Climate activist Vanessa Nakate presents at the Winsor and Boston Latin Schools.
In late September, the Winsor School was lucky enough to have Ugandan climate activist Vanessa Nakate as a guest speaker during one of our assemblies. Vanessa is a climate justice activist and author, who, at age 26, has already appeared on the cover of Time Magazine and been nominated for a Nobel Peace Prize. She is the founder of the Rise up Climate Movement, a platform that allows African Climate Activists to make their voices heard by the world at large. Additionally, she is a leader in the campaign to save Congo’s rainforest from the mass deforestation it currently faces as well as in projects that help schools update their facilities to be more sustainable. Winsor was able to coordinate with the Boston Latin School’s environmental club YouthCAN, to open the presentation to both Winsor and BLS students. I’m a senior at Winsor and one of the heads of the environmental club, Conserve Our World (COW), so I had the honor of introducing Vanessa and moderating a Q&A session along with my co-head Zoe and the heads of YouthCAN.
Vanessa’s accomplishments seem almost larger-than-life, so I was shocked at how relatable she seemed.
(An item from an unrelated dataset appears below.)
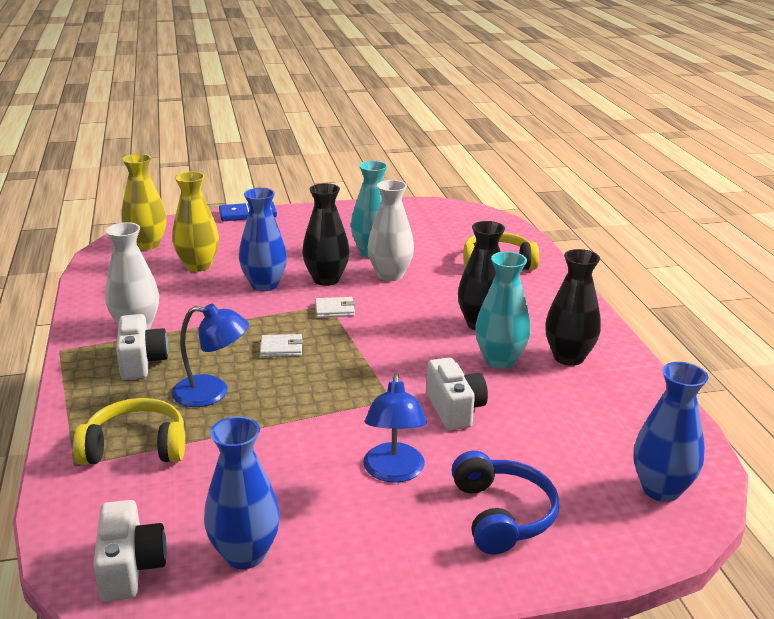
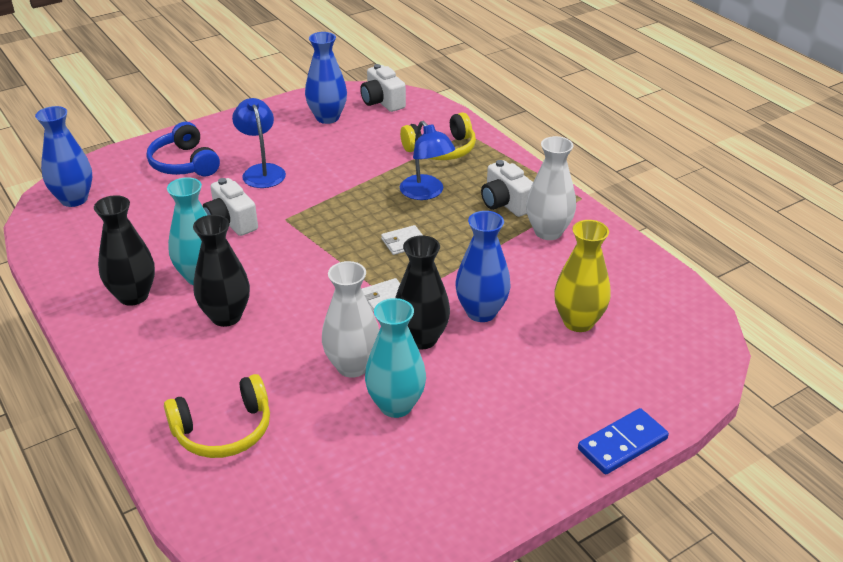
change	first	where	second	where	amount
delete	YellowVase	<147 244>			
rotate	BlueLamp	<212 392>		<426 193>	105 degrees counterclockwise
Having attended New York City’s Climate Week just a few days before she presented at Winsor, Vanessa opened her speech by remarking on a sign she saw at the march that read: “It’s so bad, even the introverts are here!” As an introvert who stumbled into climate activism due to the consequences of climate change in Uganda that are simply impossible to ignore, Vanessa has a unique perspective. She did not set out to change the world; rather, she stepped up to the task when few were willing to do so. As an introvert myself, and someone who has struggled with public speaking in the past, I found Vanessa’s words inspiring. For me, climate activism has been a way to push myself out of my comfort zone through meetings with COW, presentations at school assemblies, and engaging with state government via the Massachusetts Youth Climate Coalition (MYCC) Lobby Week and Massachusetts Climate Chief Melissa Hoffer’s Youth Climate Council.
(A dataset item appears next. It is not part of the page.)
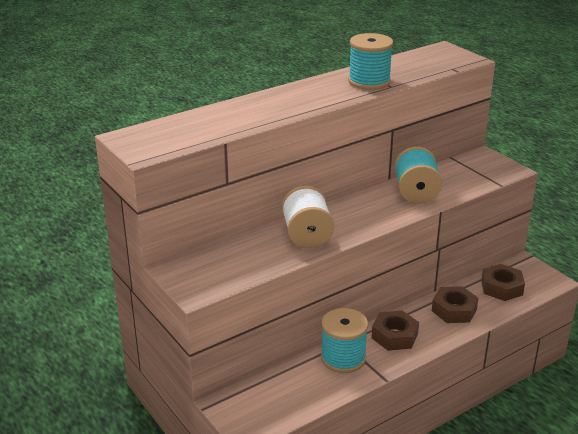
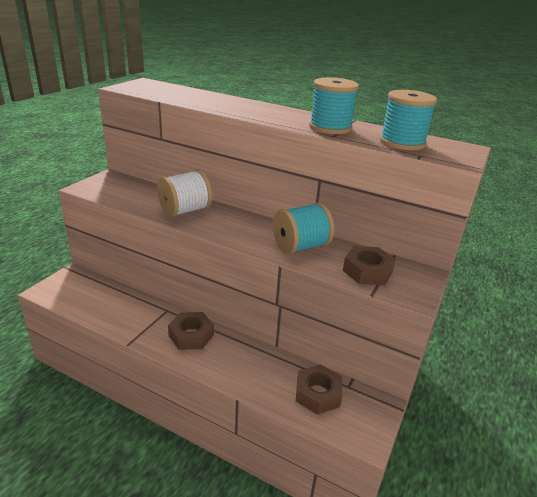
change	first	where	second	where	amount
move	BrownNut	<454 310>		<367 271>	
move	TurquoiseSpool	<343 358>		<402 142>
During the Q&A, we asked Vanessa if there were any common misconceptions she noticed in the way people talk about climate change. Her response stuck with me. She said a common misconception is that young people will fix climate change. Though it may seem counterintuitive to think of this as a young activist, I agree with her. It’s true that much of the push for climate action is coming from young people, but we also need the help of older and more powerful people to actually implement the change we want. It’s unfair to place the burden of the future health of our planet and of humans solely on the shoulders of today’s youth. Climate change is not some abstract future threat that will not affect the older generations; it is happening now, and change has to happen now too!
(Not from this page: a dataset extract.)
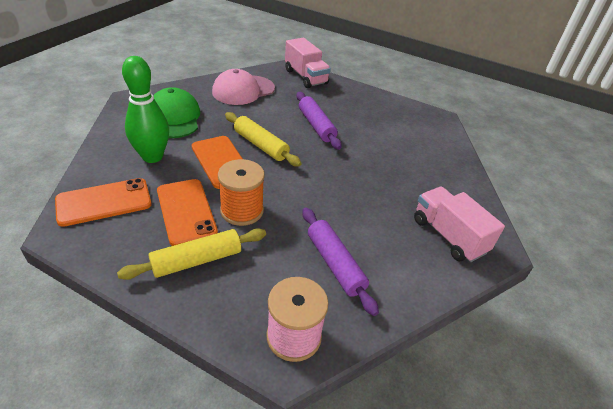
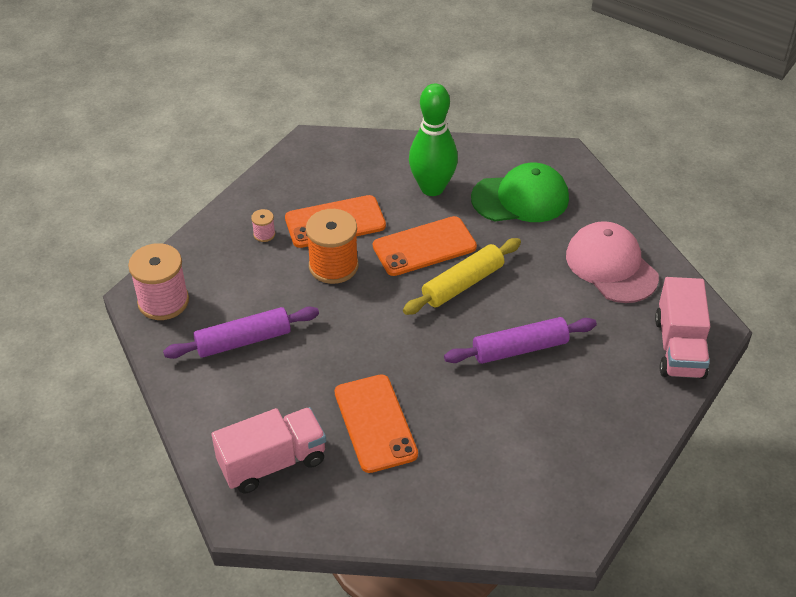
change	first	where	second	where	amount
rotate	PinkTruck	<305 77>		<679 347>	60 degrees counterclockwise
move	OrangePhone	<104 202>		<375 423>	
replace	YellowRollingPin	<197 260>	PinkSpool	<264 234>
Additionally, I valued Vanessa’s perspective as a Black, African climate activist in a space that is dominated by white American and European activists. In 2020, the Associated Press tweeted a photo of four prominent white climate activists. Except the image was cropped — the full picture actually included Vanessa, who had been wrongfully cropped out of the photo and omitted from the list of participants at the conference where the photo was taken. Vanessa spoke out, sparking a wave of reckoning against racism within the climate activism space. Since this instance, Vanessa commented that she has felt a responsibility to amplify fellow marginalized voices within the climate movement. I found that Vanessa’s words were a valuable reminder for Americans to consider a global perspective when discussing climate change, perhaps the most global issue we face today.
By partnering with both Vanessa and BLS, this assembly helped forge connections both locally and globally. To paraphrase Vanessa’s advice for teenagers interested in the climate movement: start small, you are already activists.